Each entry that appears below should be restated word for word.

[Opening Input data section]

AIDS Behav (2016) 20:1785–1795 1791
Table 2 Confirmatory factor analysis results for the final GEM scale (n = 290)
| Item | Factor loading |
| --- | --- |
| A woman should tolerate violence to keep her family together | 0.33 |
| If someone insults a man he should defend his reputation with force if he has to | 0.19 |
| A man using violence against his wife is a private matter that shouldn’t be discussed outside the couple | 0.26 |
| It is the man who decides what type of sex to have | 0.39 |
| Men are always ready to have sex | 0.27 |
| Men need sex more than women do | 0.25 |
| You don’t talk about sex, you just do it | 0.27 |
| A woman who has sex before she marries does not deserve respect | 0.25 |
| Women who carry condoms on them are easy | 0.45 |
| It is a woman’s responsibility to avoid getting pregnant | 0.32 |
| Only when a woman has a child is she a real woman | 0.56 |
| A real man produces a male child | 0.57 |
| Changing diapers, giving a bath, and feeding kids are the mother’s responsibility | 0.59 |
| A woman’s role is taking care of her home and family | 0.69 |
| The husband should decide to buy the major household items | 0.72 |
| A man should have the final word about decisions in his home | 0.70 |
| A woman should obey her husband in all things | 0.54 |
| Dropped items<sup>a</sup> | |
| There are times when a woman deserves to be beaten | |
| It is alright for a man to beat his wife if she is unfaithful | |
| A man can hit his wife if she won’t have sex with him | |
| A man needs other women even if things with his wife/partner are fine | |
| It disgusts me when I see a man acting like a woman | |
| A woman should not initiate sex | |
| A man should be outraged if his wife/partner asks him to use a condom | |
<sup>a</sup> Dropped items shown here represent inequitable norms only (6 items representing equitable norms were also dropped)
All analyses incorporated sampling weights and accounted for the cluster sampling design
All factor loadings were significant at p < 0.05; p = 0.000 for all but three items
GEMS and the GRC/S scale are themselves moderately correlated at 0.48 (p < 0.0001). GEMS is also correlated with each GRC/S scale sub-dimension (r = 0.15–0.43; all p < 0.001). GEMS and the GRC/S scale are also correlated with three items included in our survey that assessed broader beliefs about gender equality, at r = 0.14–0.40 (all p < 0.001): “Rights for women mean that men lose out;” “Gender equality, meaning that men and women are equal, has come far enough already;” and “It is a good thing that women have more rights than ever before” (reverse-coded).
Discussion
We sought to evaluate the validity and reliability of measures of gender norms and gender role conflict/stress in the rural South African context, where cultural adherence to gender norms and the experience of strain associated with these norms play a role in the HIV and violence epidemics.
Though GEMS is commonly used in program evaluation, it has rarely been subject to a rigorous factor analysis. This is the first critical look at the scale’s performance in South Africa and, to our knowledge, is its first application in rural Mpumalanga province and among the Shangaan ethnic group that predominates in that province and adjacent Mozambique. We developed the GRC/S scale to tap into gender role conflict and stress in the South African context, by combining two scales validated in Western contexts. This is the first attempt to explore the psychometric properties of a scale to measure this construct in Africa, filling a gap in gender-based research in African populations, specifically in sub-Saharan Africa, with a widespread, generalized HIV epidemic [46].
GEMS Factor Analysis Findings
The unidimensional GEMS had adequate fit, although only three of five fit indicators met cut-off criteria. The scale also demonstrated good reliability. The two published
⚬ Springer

[Closing Input data section]

* _Your response_
AIDS Behav (2016) 20:1785–1795 1791
Table 2 Confirmatory factor analysis results for the final GEM scale (n = 290)
| Item | Factor loading |
| --- | --- |
| A woman should tolerate violence to keep her family together | 0.33 |
| If someone insults a man he should defend his reputation with force if he has to | 0.19 |
| A man using violence against his wife is a private matter that shouldn’t be discussed outside the couple | 0.26 |
| It is the man who decides what type of sex to have | 0.39 |
| Men are always ready to have sex | 0.27 |
| Men need sex more than women do | 0.25 |
| You don’t talk about sex, you just do it | 0.27 |
| A woman who has sex before she marries does not deserve respect | 0.25 |
| Women who carry condoms on them are easy | 0.45 |
| It is a woman’s responsibility to avoid getting pregnant | 0.32 |
| Only when a woman has a child is she a real woman | 0.56 |
| A real man produces a male child | 0.57 |
| Changing diapers, giving a bath, and feeding kids are the mother’s responsibility | 0.59 |
| A woman’s role is taking care of her home and family | 0.69 |
| The husband should decide to buy the major household items | 0.72 |
| A man should have the final word about decisions in his home | 0.70 |
| A woman should obey her husband in all things | 0.54 |
| Dropped items<sup>a</sup> | |
| There are times when a woman deserves to be beaten | |
| It is alright for a man to beat his wife if she is unfaithful | |
| A man can hit his wife if she won’t have sex with him | |
| A man needs other women even if things with his wife/partner are fine | |
| It disgusts me when I see a man acting like a woman | |
| A woman should not initiate sex | |
| A man should be outraged if his wife/partner asks him to use a condom | |
<sup>a</sup> Dropped items shown here represent inequitable norms only (6 items representing equitable norms were also dropped)
All analyses incorporated sampling weights and accounted for the cluster sampling design
All factor loadings were significant at p < 0.05; p = 0.000 for all but three items
GEMS and the GRC/S scale are themselves moderately correlated at 0.48 (p < 0.0001). GEMS is also correlated with each GRC/S scale sub-dimension (r = 0.15–0.43; all p < 0.001). GEMS and the GRC/S scale are also correlated with three items included in our survey that assessed broader beliefs about gender equality, at r = 0.14–0.40 (all p < 0.001): “Rights for women mean that men lose out;” “Gender equality, meaning that men and women are equal, has come far enough already;” and “It is a good thing that women have more rights than ever before” (reverse-coded).
Discussion
We sought to evaluate the validity and reliability of measures of gender norms and gender role conflict/stress in the rural South African context, where cultural adherence to gender norms and the experience of strain associated with these norms play a role in the HIV and violence epidemics.
Though GEMS is commonly used in program evaluation, it has rarely been subject to a rigorous factor analysis. This is the first critical look at the scale’s performance in South Africa and, to our knowledge, is its first application in rural Mpumalanga province and among the Shangaan ethnic group that predominates in that province and adjacent Mozambique. We developed the GRC/S scale to tap into gender role conflict and stress in the South African context, by combining two scales validated in Western contexts. This is the first attempt to explore the psychometric properties of a scale to measure this construct in Africa, filling a gap in gender-based research in African populations, specifically in sub-Saharan Africa, with a widespread, generalized HIV epidemic [46].
GEMS Factor Analysis Findings
The unidimensional GEMS had adequate fit, although only three of five fit indicators met cut-off criteria. The scale also demonstrated good reliability. The two published
⚬ Springer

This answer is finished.